Андрей говорил с такой убежденностью и силой, что Дуванов вдруг позавидовал товарищу. Почувствовал себя ничтожным и слабым. Он бессильно опустился на стул, низко склонил лицо и заплакал.

— Я жалкий раб, я — нищий, — говорил он, не скрывая слез. — Я завидую тебе. Ты — богач.

— Да брось ты, перестань, — говорил растерянно Андрей, разводя руками. — Ну, что за аргумент слезы! Вижу, что ты тоскуешь по старому, что ты только и жив этой тоской.

Дуванов успокоился, но не поднимал головы, стыдясь своей слабости.

— Это с тобой пройдет, пройдет, — утешал Андрей. — Ты еще к нам вернешься.

Нет, Дуванов чувствовал, что это не пройдет. Любовь, которая казалась ему раньше спасением, теперь будет мешать ему.

Андрей, привыкший властвовать, остро чувствовал свое бессилие. Ушел Константин, уходила Галька. Всегда настойчиво отстаивавший позиции, он решил действовать через Гришу, бывшего жениха Гальки. Он старался убедить его повлиять на свою невесту. Но тот решительно отказался.

— Я сторона заинтересованная, — заявил он. — Во мне будет говорить только эгоизм. Как мне знать — может быть, она меня послушает, а потом будет несчастна.

— Надо сохранить человека для дела и больше ни о чем не думать, — негодующе возражал Андрей.

— У меня другая точка зрения, — мягко улыбаясь, говорил Гриша. — Я не могу насиловать чужую волю.

Андрей презирал такую точку зрения и такие рассуждения. Не того ожидал он, возвращаясь сюда, рискуя каждую минуту жизнью во время побега. Он много читал и слышал про ужасы реакции, но издали не мог представить размеров опустошения, которое она несла с собой.

«Ну, что же, — думал он, — посмотрим на других».

Ареопаг собрался рано и оказался очень скромным по количеству. Галька предупредила, что ей придется сегодня же уехать, и потому к 7-ми часам все были уже в сборе. За чайным столом суетилась Зоя, всегда готовая исполнять роль Марфы. Анина, более склонная по своей природе быть Марией, все-таки помогала ей резать булку для бутербродов.
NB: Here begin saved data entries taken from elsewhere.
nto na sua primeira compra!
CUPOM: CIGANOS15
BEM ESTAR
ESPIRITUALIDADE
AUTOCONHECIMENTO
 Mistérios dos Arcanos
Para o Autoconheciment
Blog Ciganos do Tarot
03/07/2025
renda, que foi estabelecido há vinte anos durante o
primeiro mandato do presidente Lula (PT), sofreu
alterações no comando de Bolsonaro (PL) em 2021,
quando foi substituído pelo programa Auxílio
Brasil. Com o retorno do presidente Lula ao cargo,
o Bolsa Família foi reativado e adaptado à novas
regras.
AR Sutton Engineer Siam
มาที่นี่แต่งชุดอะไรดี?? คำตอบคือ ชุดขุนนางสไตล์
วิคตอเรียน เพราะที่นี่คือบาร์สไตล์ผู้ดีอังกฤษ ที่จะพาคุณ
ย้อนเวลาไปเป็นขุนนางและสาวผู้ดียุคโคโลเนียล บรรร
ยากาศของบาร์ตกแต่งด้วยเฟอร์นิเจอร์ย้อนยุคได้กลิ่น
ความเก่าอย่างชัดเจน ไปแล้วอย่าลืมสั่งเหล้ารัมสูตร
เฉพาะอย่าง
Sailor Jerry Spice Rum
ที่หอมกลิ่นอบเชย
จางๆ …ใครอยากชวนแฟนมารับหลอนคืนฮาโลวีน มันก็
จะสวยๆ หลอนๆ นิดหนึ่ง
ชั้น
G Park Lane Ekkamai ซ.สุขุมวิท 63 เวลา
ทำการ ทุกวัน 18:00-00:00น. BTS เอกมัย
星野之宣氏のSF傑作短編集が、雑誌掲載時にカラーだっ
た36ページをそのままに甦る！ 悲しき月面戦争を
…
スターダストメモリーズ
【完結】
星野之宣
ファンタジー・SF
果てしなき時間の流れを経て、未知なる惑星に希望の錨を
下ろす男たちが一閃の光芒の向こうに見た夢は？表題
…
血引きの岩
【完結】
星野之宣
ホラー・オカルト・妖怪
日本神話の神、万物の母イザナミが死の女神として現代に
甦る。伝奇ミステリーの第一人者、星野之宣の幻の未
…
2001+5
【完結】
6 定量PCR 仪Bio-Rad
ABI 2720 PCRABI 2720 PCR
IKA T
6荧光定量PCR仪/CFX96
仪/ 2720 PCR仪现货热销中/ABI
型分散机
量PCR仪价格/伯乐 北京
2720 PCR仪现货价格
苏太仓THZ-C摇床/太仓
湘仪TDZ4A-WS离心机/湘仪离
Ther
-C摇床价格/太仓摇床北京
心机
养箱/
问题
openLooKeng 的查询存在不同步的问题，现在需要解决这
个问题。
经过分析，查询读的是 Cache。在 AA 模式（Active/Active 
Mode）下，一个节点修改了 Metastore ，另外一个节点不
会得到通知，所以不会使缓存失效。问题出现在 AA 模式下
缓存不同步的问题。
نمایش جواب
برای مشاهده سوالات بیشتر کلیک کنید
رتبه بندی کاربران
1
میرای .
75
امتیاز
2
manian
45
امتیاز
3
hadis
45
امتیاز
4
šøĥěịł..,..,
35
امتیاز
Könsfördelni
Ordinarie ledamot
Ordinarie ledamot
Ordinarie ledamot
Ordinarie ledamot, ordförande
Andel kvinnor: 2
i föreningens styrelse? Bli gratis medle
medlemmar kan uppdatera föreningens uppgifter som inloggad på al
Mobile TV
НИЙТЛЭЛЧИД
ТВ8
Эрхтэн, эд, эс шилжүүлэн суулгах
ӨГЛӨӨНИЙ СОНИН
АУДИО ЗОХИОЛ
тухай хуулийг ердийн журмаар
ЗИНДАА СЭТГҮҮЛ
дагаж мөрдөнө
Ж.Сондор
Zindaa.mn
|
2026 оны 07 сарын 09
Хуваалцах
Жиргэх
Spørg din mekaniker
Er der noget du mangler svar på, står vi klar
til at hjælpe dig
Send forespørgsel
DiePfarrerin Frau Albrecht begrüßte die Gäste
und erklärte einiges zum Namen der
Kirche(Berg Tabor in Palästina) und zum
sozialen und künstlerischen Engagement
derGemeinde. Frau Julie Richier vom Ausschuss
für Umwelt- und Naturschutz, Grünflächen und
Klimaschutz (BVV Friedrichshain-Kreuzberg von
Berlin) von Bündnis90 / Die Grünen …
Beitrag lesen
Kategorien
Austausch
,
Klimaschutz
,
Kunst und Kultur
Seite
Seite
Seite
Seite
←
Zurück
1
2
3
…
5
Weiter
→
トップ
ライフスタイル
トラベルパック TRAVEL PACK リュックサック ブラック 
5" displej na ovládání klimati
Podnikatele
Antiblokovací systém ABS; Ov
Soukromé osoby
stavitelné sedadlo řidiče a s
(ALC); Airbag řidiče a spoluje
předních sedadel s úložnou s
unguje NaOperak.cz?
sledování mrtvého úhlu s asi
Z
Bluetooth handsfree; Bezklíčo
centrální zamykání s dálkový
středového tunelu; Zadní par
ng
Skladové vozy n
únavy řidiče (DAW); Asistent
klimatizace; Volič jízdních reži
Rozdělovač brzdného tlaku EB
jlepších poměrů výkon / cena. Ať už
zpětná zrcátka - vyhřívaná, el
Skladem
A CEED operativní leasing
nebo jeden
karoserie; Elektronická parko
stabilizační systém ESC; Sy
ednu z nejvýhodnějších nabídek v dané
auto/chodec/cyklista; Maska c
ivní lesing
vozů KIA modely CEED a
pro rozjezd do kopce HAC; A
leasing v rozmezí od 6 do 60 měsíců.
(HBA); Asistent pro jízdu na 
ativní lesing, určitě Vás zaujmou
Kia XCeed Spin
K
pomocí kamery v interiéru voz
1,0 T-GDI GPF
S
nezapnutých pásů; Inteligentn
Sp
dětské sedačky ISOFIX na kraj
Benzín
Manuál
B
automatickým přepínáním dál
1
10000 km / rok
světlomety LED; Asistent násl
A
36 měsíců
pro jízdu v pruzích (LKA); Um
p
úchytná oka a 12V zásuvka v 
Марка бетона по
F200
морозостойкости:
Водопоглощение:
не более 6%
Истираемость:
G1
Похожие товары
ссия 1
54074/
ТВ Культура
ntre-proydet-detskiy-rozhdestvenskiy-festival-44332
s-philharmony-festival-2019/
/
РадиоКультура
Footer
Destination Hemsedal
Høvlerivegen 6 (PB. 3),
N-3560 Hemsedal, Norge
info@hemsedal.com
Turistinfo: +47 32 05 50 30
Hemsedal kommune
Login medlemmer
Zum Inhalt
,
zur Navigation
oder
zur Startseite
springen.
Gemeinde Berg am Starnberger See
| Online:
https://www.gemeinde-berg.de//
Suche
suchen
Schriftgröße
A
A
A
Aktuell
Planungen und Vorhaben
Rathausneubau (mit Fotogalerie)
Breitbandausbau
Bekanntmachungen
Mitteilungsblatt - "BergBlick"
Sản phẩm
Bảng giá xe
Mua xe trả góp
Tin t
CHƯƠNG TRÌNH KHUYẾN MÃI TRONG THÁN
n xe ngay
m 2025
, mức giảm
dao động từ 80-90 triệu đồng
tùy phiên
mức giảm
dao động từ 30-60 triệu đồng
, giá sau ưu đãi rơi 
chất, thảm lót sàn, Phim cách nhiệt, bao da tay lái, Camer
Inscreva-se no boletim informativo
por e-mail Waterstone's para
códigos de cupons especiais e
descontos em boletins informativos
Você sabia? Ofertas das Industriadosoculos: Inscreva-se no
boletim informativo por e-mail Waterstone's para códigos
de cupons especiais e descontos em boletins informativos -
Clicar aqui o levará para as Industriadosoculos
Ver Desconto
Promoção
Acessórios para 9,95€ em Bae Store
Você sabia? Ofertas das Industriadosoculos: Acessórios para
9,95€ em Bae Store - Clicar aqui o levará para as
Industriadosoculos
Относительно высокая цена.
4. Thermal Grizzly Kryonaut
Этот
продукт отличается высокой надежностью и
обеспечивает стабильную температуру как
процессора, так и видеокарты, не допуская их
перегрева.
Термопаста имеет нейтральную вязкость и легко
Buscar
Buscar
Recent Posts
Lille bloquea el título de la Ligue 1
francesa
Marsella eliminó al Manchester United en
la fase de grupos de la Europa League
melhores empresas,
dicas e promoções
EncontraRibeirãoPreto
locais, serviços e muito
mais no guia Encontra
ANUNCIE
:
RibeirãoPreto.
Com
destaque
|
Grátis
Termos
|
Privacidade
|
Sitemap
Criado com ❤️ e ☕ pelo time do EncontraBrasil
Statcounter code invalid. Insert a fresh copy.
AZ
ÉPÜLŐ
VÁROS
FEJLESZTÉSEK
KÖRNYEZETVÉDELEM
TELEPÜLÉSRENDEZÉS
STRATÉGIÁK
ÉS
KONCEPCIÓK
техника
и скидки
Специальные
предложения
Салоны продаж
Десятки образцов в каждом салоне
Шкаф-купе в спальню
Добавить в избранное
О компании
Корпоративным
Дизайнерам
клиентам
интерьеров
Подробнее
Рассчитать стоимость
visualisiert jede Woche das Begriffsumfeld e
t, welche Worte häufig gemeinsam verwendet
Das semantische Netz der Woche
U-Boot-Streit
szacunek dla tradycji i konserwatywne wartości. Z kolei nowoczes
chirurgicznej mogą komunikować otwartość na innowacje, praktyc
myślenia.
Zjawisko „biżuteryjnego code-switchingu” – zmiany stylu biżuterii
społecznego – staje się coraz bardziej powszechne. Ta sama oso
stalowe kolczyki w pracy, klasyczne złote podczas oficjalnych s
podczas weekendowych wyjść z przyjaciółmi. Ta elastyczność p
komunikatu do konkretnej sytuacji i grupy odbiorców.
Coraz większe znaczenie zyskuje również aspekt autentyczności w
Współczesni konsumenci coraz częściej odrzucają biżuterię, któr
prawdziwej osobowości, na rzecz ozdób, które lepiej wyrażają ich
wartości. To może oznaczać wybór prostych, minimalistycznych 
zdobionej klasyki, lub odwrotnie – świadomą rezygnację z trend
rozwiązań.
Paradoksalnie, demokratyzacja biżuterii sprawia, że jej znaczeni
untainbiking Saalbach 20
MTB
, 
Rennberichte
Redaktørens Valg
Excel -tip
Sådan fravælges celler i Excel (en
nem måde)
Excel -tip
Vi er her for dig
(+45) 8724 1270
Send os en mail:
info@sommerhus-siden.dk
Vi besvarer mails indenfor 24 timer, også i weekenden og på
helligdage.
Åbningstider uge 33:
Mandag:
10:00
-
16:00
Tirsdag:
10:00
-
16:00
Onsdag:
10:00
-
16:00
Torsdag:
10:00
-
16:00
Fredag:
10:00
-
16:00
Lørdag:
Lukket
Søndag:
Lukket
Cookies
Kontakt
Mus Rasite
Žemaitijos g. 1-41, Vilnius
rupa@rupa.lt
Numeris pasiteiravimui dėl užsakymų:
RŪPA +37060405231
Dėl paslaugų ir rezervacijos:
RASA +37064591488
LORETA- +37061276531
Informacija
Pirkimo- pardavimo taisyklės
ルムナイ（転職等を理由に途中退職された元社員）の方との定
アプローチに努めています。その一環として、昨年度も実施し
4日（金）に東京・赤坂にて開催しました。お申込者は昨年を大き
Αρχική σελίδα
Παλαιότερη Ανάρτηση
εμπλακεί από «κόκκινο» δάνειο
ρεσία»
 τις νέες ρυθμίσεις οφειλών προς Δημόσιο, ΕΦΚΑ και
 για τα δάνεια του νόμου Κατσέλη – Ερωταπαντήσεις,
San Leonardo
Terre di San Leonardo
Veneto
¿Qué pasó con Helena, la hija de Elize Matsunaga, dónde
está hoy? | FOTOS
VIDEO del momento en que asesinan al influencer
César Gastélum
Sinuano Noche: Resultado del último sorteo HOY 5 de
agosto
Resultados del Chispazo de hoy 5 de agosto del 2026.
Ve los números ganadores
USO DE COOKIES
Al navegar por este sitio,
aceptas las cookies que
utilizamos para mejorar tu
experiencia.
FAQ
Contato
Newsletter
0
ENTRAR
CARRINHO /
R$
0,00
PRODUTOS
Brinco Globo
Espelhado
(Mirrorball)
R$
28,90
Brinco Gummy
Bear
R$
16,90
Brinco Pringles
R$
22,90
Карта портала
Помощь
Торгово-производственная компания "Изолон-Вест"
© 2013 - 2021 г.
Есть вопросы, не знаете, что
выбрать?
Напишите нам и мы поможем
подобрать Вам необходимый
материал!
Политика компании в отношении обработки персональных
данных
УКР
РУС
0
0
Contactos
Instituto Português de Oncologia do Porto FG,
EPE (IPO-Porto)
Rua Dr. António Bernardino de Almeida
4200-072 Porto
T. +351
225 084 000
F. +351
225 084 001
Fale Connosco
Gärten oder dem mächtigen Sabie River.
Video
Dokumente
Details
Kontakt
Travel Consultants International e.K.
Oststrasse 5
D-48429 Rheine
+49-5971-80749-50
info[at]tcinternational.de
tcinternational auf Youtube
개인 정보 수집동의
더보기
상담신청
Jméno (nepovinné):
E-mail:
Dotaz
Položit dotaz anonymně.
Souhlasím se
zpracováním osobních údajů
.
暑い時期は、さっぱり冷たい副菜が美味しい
Рита, как всегда, причудливо причесанная, но скромно одетая, явилась в сопровождении Исторова и сейчас же расположились на турецком диване, как бы желая показать, что пришли только смотреть и слушать, а не принимать участие в беседе.

Исторов уткнулся в какую-то книжку. Дуванов, нервный, подозревавший в каждом слове Андрея насмешку, избегал встречаться с ним взглядом и весь ушел в гостеприимство. К Рите он обращался с несколько утрированной любезностью, опасаясь, как бы Андрей не узнал в ней предмет его мечтаний. Но Андрей из всех присутствующих выдел только Гальку. Худенькая, нервная, с вьющимися волосами, небрежно поднятыми над широким лбом, она быстро ходила по комнате, кутаясь в теплый платок. На ее бледных щеках резко выделялись розовые пятна, темные глаза смотрели упрямо из-под наивных, высоко очерченных, бровей.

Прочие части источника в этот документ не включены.